Maxeon’s struggles continue
As explored in the Q3 review, Maxeon’s struggles have carried on in the last part of the year. The company saw its modules detained by the US Customs and Border Protection (CBP) back in September, and announced plans to submit “one or more protests” against the CBP in November due to the modules still being detained at the time.
Shortly after, the Singapore-based manufacturer entered in an agreement-in-principle for the sale of Maxeon’s EMEA, APAC and LATAM sales and marketing organisation to TCL Technology Group, the parent company of Maxeon’s majority shareholder, TCL Group. The sale of its non-US assets was aimed to focus the company’s business “exclusively” on the US, as it continued to post losses in its Q3 financial results.
Inverter manufacturers’ downturn
In what has been a complicated year for solar manufacturers, it has also been the case for several major western inverter manufacturers.
SolarEdge, Enphase and SMA Solar all announced job cuts as the inverter market experiences “growing pains” (Premium access) due to falling prices, shifting demand and technological product changes.
On top of reducing its workforce, SolarEdge closed its storage division to shift its focus to its PV-related energy storage activities and more recently appointed Shuki Nir – who previously served as chief marketing officer – as its new chief executive officer.
Due to this negative situation, European trade association SolarPower Europe called on the European Union to implement an “action plan” to save the continent’s PV inverter industry. The statement from the trade association was made at the offices of SMA Solar, one of the companies which has been affected by the slowdown of the European rooftop market.
European legislators reacted quickly, with Lithuanian lawmakers adopting legislation that would block Chinese inverter manufacturers to remotely access the country’s solar and wind power plants.
Solar cells and module reliability issues
To wrap up this final quarter of 2024, we look at several reports that unveiled technological issues from solar cells and modules. As the transition from p-type to n-type continues, with tunnel oxide passivated contact (TOPCon) setting itself up as the market leader, issues have arisen.

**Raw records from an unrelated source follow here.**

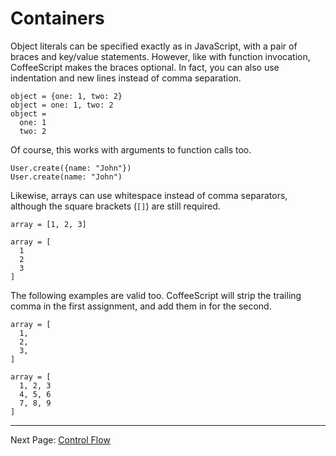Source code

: # Containers

Object literals can be specified exactly as in JavaScript, with a pair of braces and key/value statements. However, like with function invocation, CoffeeScript makes the braces optional. In fact, you can also use indentation and new lines instead of comma separation.

    object = {one: 1, two: 2}
    object = one: 1, two: 2
    object = 
      one: 1
      two: 2

Of course, this works with arguments to function calls too.

    User.create({name: "John"})
    User.create(name: "John")

Likewise, arrays can use whitespace instead of comma separators, although the square brackets (`[]`) are still required.

    array = [1, 2, 3]
    
    array = [
      1
      2
      3
    ]
    
The following examples are valid too. CoffeeScript will strip the trailing comma in the first assignment, and add them in for the second.

    array = [
      1,
      2,
      3,
    ]
    
    array = [
      1, 2, 3
      4, 5, 6
      7, 8, 9
    ]

---

Next Page: [Control Flow](/docs/book/control_flow.md)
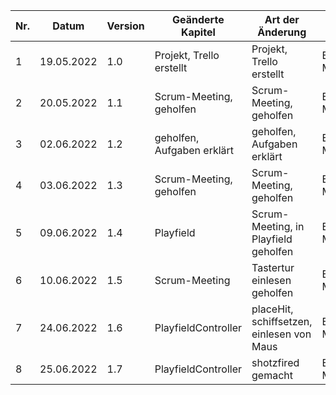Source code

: | Nr. | Datum      | Version | Geänderte Kapitel          | Art der  Änderung                         | Autor       | Status |
|-----|------------|---------|----------------------------|-------------------------------------------|-------------|--------|
| 1   | 19.05.2022 | 1.0     | Projekt, Trello erstellt   | Projekt, Trello erstellt                  | Eder Manuel | fg     |
| 2   | 20.05.2022 | 1.1     | Scrum-Meeting, geholfen    | Scrum-Meeting, geholfen                   | Eder Manuel | fg     |
| 3   | 02.06.2022 | 1.2     | geholfen, Aufgaben erklärt | geholfen, Aufgaben erklärt                | Eder Manuel | fg     |
| 4   | 03.06.2022 | 1.3     | Scrum-Meeting, geholfen    | Scrum-Meeting, geholfen                   | Eder Manuel | fg     |
| 5   | 09.06.2022 | 1.4     | Playfield                  | Scrum-Meeting, in Playfield geholfen      | Eder Manuel | fg     |
| 6   | 10.06.2022 | 1.5     | Scrum-Meeting              | Tastertur einlesen geholfen               | Eder Manuel | fg     |
| 7   | 24.06.2022 | 1.6     | PlayfieldController        | placeHit, schiffsetzen, einlesen von Maus | Eder Manuel | fg     |
| 8   | 25.06.2022 | 1.7     | PlayfieldController        | shotzfired gemacht                             | Eder Manuel | fg     |

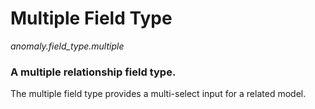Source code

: # Multiple Field Type

*anomaly.field_type.multiple*

### A multiple relationship field type.

The multiple field type provides a multi-select input for a related model.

A study from the Fraunhofer Institute for Energy Systems (ISE) in Germany has detected reliability issues in tunnel oxide passivated contact (TOPCon) solar cells. The study detected failure modes that appear to be noncritical, such as light- and temperature-induced degradation (LeTID), while critical degradation effects caused by moisture ingress and UV irradiation in accelerated aging have also been uncovered in the study.
Another study, this time from the National Renewable Energy Laboratory (NREL), highlights the growing trend of glass module breakage due to modules’ increasingly being larger and thinner.
The report identifies “spontaneous breakage” – cracks that emerge across panels with no clear point of origin such as a hailstone – occurring more often in thinner and larger modules, particularly those using sheets of glass thinner than 3.2mm, or “usually” as thin as just 2mm.
However, the report suggests that modules’ bigger sizes are unlikely to have been the sole contributor to the significant increase in module breakage.
To end this article and the year on a more positive note, several Fraunhofer institutes published the results from a recent study regarding next-generation tandem solar cell technology.
Through a five-year project, dubbed “MaNiTU”, the institutions aimed to identify the most sustainable path to market for tandem solar cells; in the lead are perovskite-silicon tandem solar cells. Among the other findings from the research is the fact that the researchers did not find a non-toxic alternative, which does not require the use of lead for perovskite compounds, to produce tandem solar cells.